_Source records_
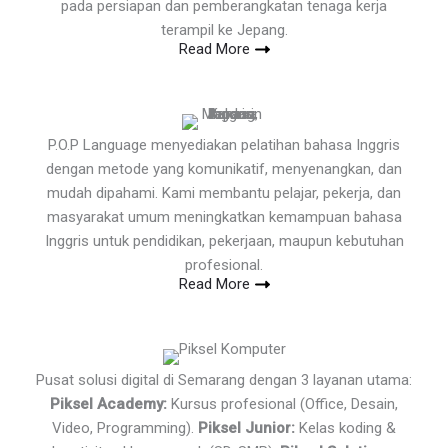
pada persiapan dan pemberangkatan tenaga kerja
terampil ke Jepang.
Read More
P.O.P Language menyediakan pelatihan bahasa Inggris
dengan metode yang komunikatif, menyenangkan, dan
mudah dipahami. Kami membantu pelajar, pekerja, dan
masyarakat umum meningkatkan kemampuan bahasa
Inggris untuk pendidikan, pekerjaan, maupun kebutuhan
profesional.
Read More
Pusat solusi digital di Semarang dengan 3 layanan utama:
Piksel Academy:
Kursus profesional (Office, Desain,
Video, Programming).
Piksel Junior:
Kelas koding &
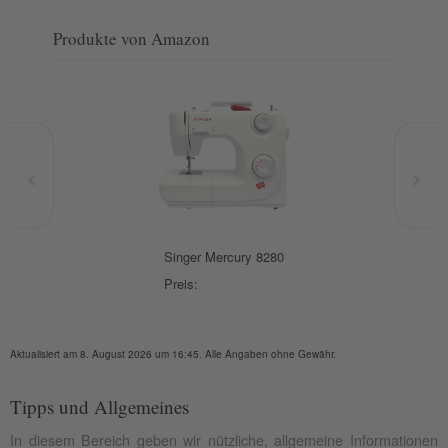
Produkte von Amazon
‹
›
Singer Mercury 8280
Preis:
Aktualisiert am 8. August 2026 um 16:45. Alle Angaben ohne Gewähr.
Tipps und Allgemeines
In diesem Bereich geben wir nützliche, allgemeine Informationen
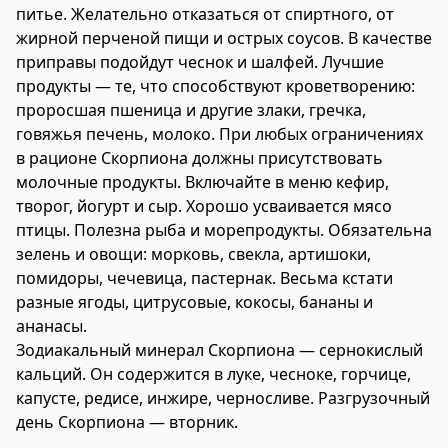
питье. Желательно отказаться от спиртного, от
жирной перченой пищи и острых соусов. В качестве
приправы подойдут чеснок и шалфей. Лучшие
продукты — те, что способствуют кроветворению:
проросшая пшеница и другие злаки, гречка,
говяжья печень, молоко. При любых ограничениях
в рационе Скорпиона должны присутствовать
молочные продукты. Включайте в меню кефир,
творог, йогурт и сыр. Хорошо усваивается мясо
птицы. Полезна рыба и морепродукты. Обязательна
зелень и овощи: морковь, свекла, артишоки,
помидоры, чечевица, пастернак. Весьма кстати
разные ягоды, цитрусовые, кокосы, бананы и
ананасы.
Зодиакальный минерал Скорпиона — сернокислый
кальций. Он содержится в луке, чесноке, горчице,
капусте, редисе, инжире, черносливе. Разгрузочный
день Скорпиона — вторник.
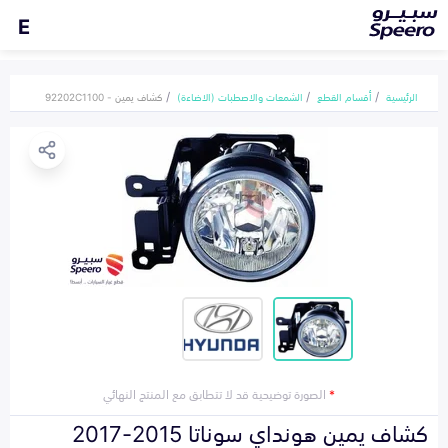
E
الرئيسية
أقسام القطع
الشمعات والاصطبات (الاضاءة)
كشاف يمين - 92202C1100
*
الصورة توضيحية قد لا تتطابق مع المنتج النهائي
كشاف يمين هونداي سوناتا 2015-2017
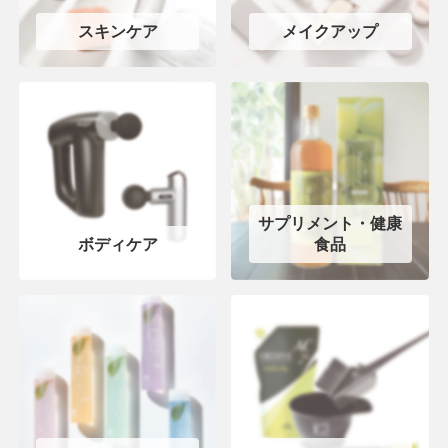
スキンケア
メイクアップ
サプリメント・健康
ボディケア
食品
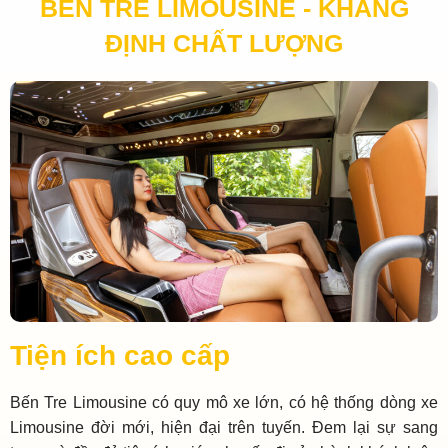
BẾN TRE LIMOUSINE - KHẲNG
ĐỊNH CHẤT LƯỢNG
Tiện ích cao cấp
Bến Tre Limousine có quy mô xe lớn, có hệ thống dòng xe
Limousine đời mới, hiện đại trên tuyến. Đem lại sự sang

_What to do_
Please print exactly the lines running from the line with "كشاف يمين - 92202C1100" through the final line of the material, and nothing more. Keep pictures out.

_Solved problem_
كشاف يمين - 92202C1100
*
الصورة توضيحية قد لا تتطابق مع المنتج النهائي
كشاف يمين هونداي سوناتا 2015-2017
スキンケア
メイクアップ
サプリメント・健康
ボディケア
食品
BẾN TRE LIMOUSINE - KHẲNG
ĐỊNH CHẤT LƯỢNG
Tiện ích cao cấp
Bến Tre Limousine có quy mô xe lớn, có hệ thống dòng xe
Limousine đời mới, hiện đại trên tuyến. Đem lại sự sang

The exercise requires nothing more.